Dal 2005 sono stati sostenuti nel mondo circa 1000 progetti sportivi solidali, a favore di 600.000 persone fragili (malati, disabili, detenuti, vittime di calamità naturali, donne vittime di violenza, orfani, persone con disagio economico/sociale/famigliareDa).
Quest’anno, per la terza volta, Fondazione Decathlon entra in un Istituto Penitenziario organizzando l’iniziativa presso il locale passeggi della Casa Circondariale di Varese il 10 giugno 2026, consapevoli dell’importanza del ruolo della pratica sportiva come strumento e opportunità di rieducazione.

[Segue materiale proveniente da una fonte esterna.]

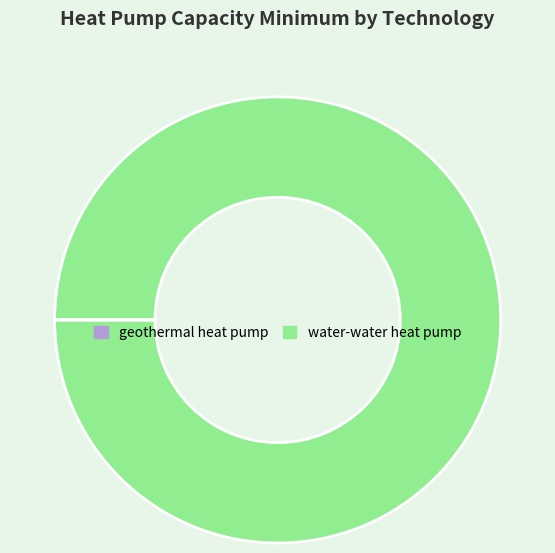

The water-water heat pump slice represents 89% of the pie. True or false?

False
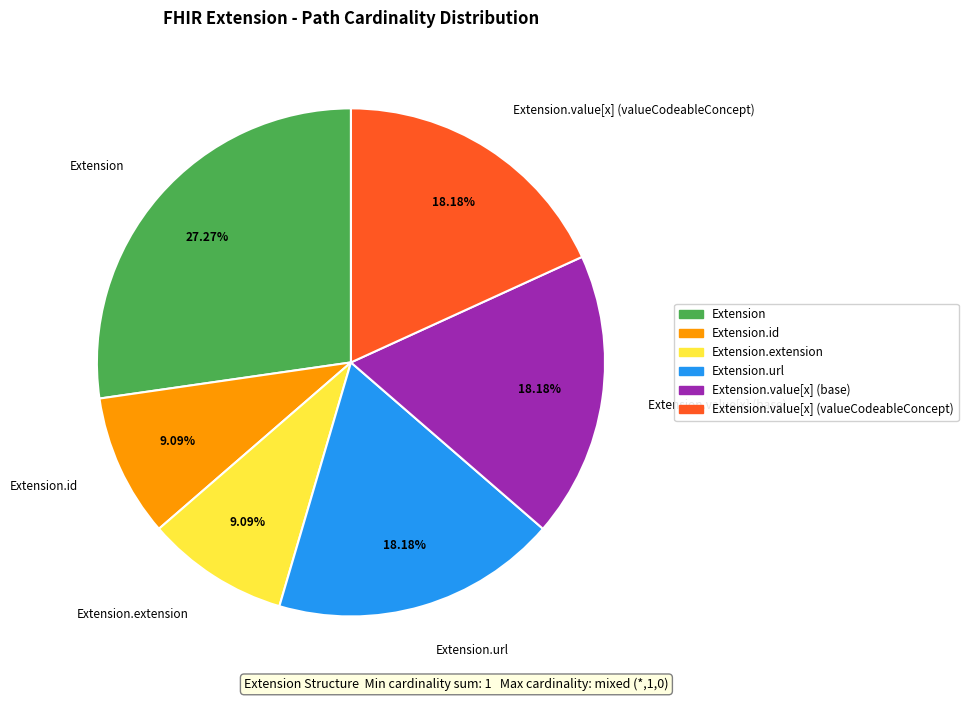

What portion of the pie excludes Extension.value[x] (base)?

81.8%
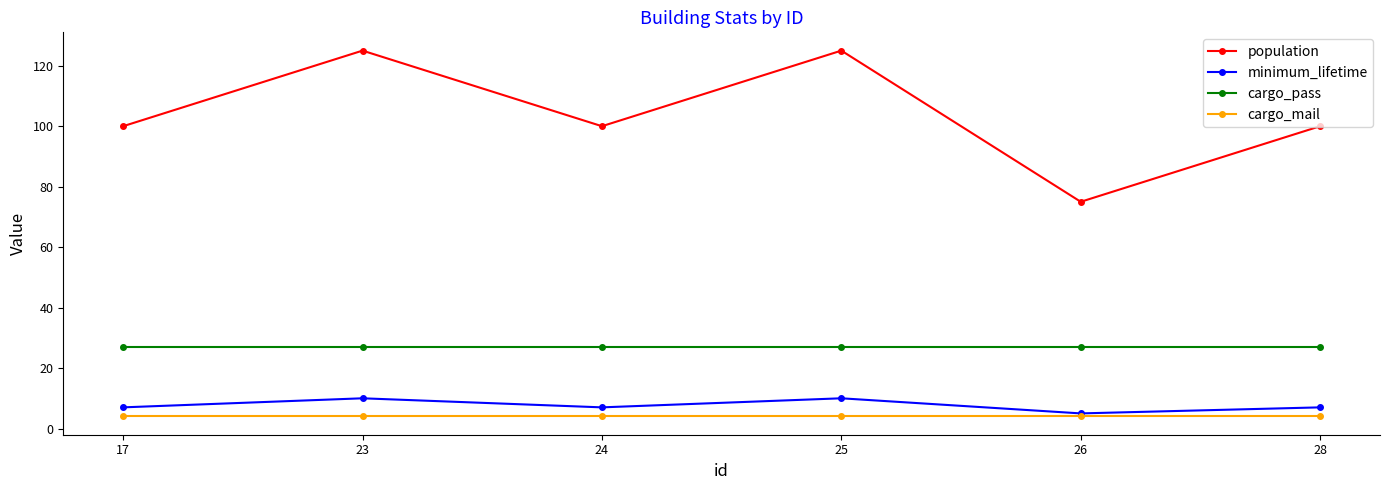

At 24, list the series in order from smallest to largest.

cargo_mail, minimum_lifetime, cargo_pass, population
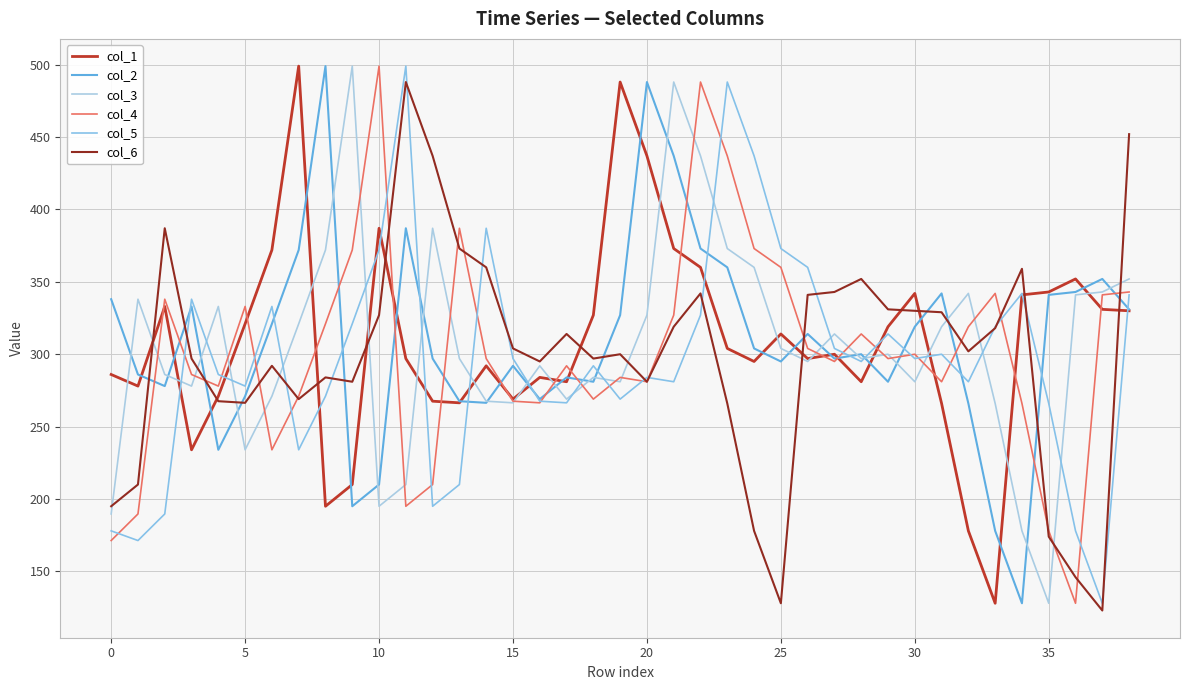

Does the chart have visible grid lines?

Yes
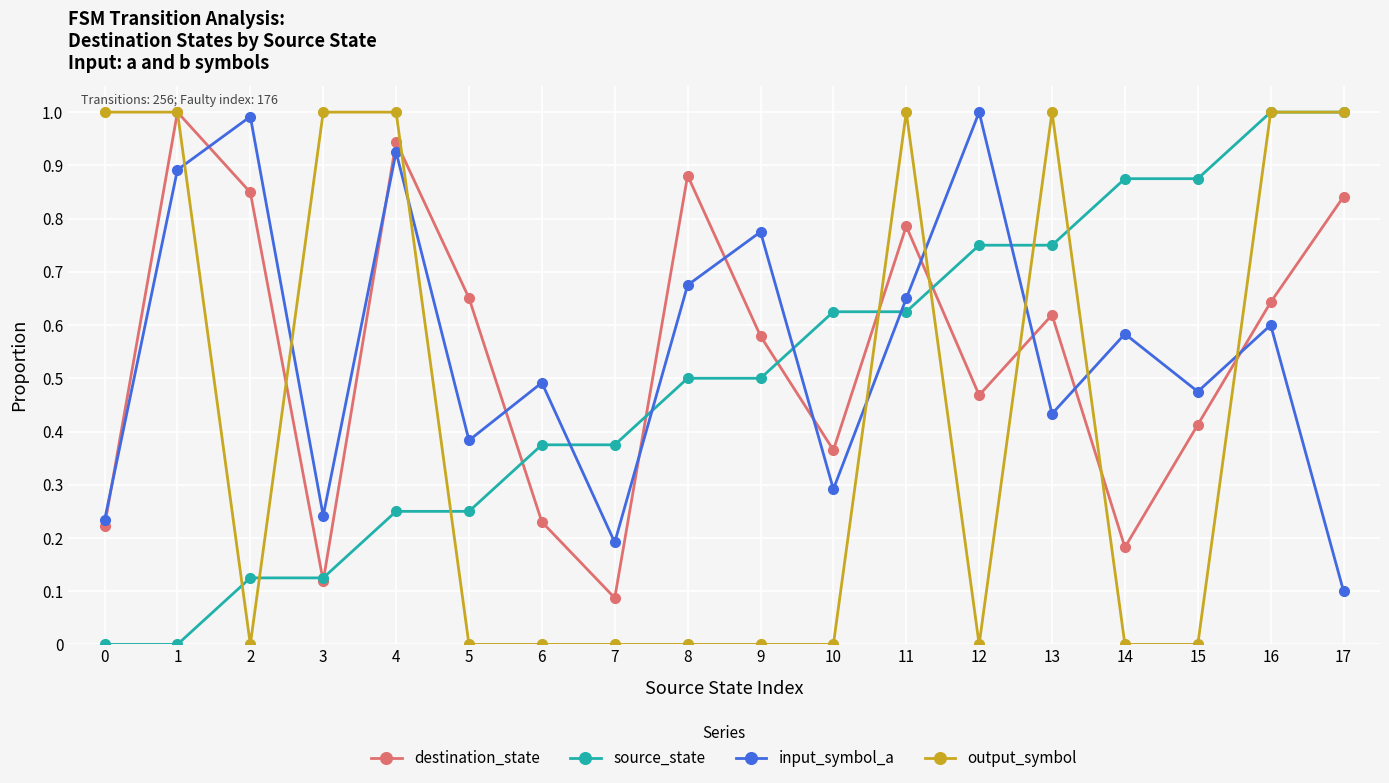

Between 10 and 17, which series saw the biggest shift?

output_symbol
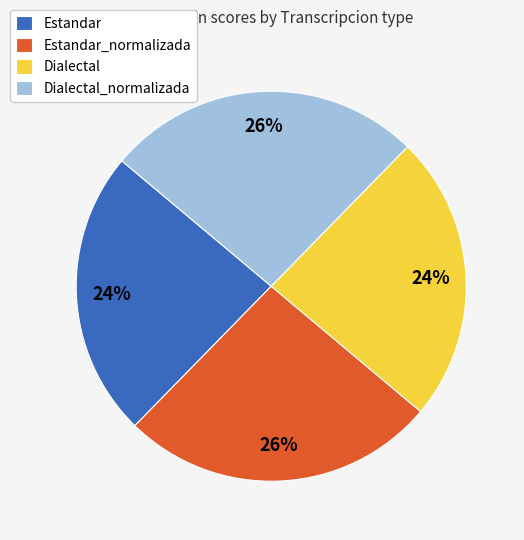

The Estandar slice represents 11% of the pie. True or false?

False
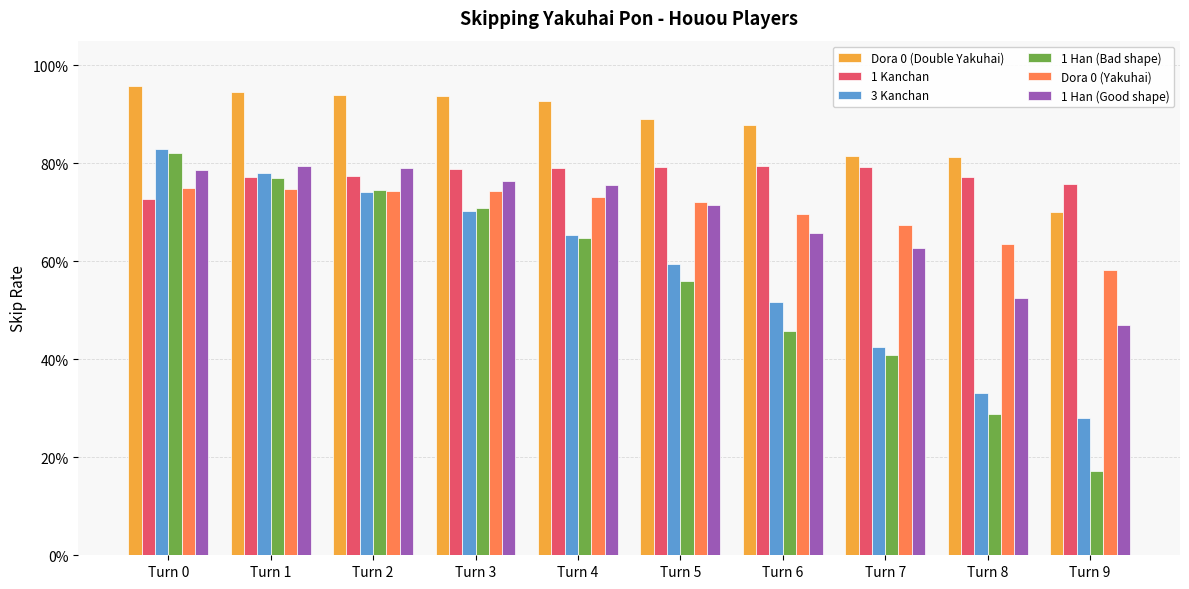

What is the sum of all 1 Kanchan values?

7.8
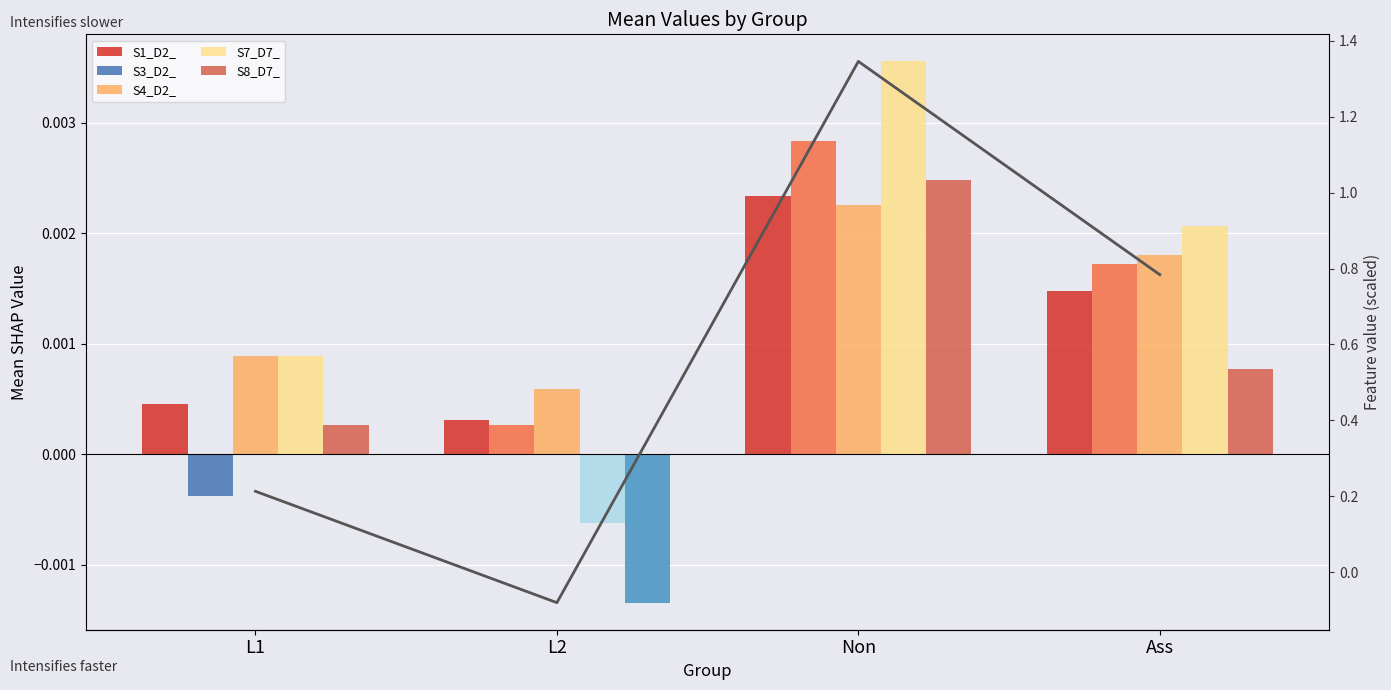

The S3_D2_ series shows 0.0 at Non. True or false?

False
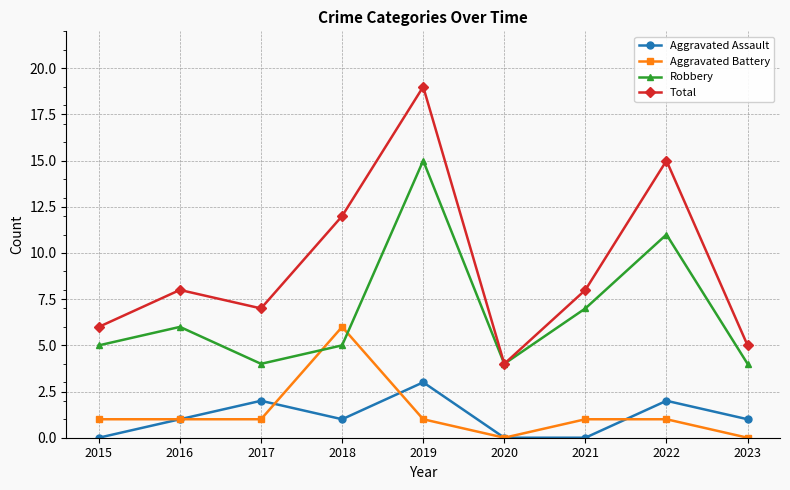

What is the spread (max minus min) of values at 2023?

5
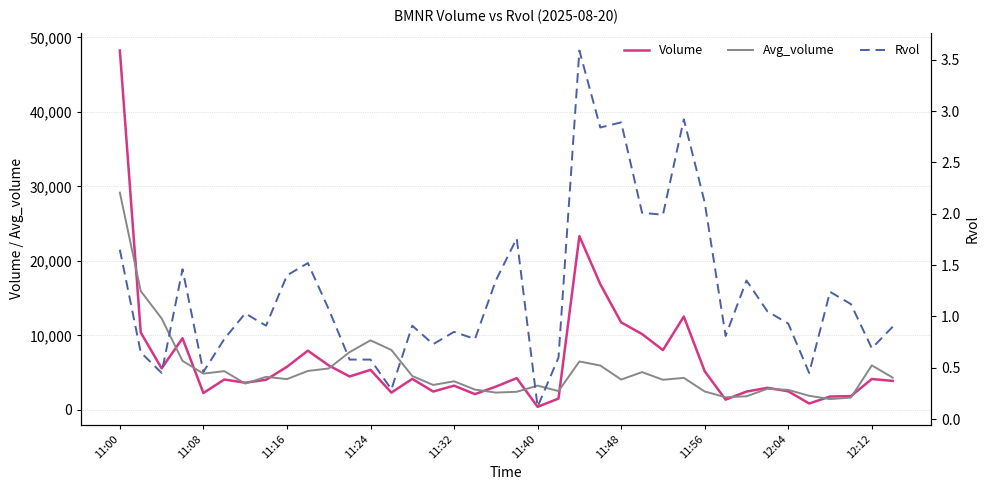

What is the average value of the Rvol series?

1.2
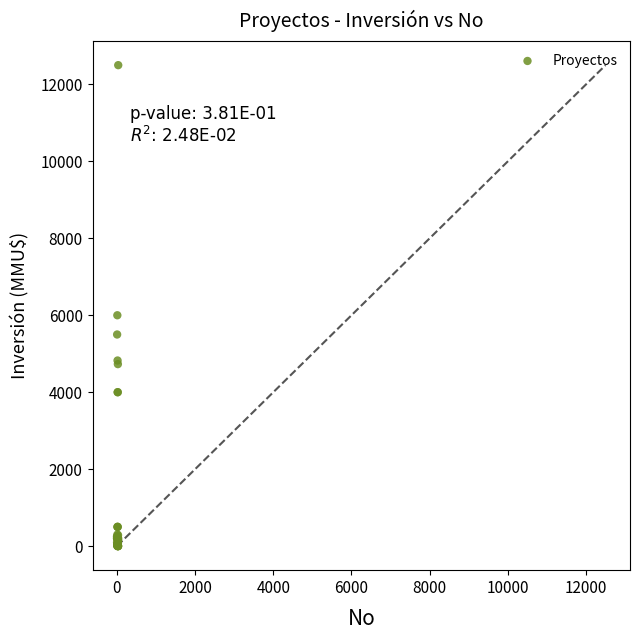

What Y value in the scatter plot is closest to 6250?

6000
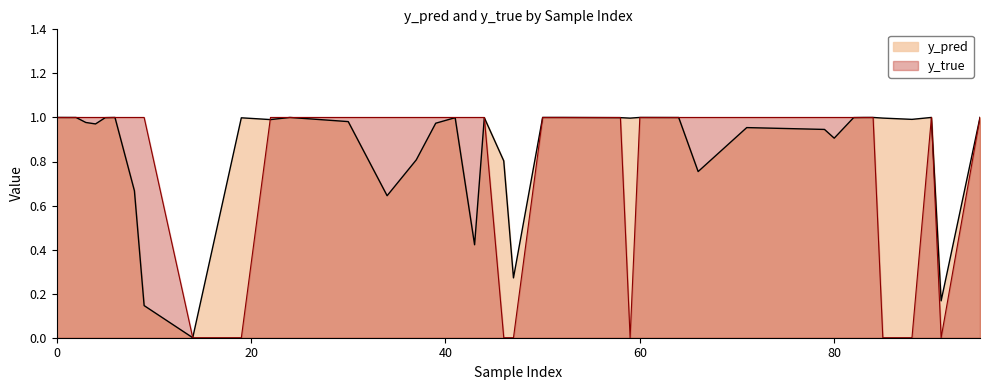

Which has a higher value, 46 or 9?

46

Cinque istruttrici del punto vendita Decathlon di Castelletto Ticino con strumentazione ed attrezzi sportivi hanno organizzato per i detenuti circuiti di fitness a corpo libero, tornei di calcio 3 vs 3 e di ping pong e calcio balilla.
Erika Mattina, omnichannel sales advisor, e Maria Grazia Quaranta, fitness department manager, hanno commentato: «Ringraziamo il direttore Fabrizio Rinaldi e la dottoressa Serena Pirrello, responsabile dell’area trattamentale, per averci dato la possibilità, anche quest’anno, di condividere questo progetto all'interno della Casa Circondariale di Varese. È stata una giornata ricca di emozioni. Siamo sicuri che proseguirà anche negli anni a venire un lungo cammino insieme».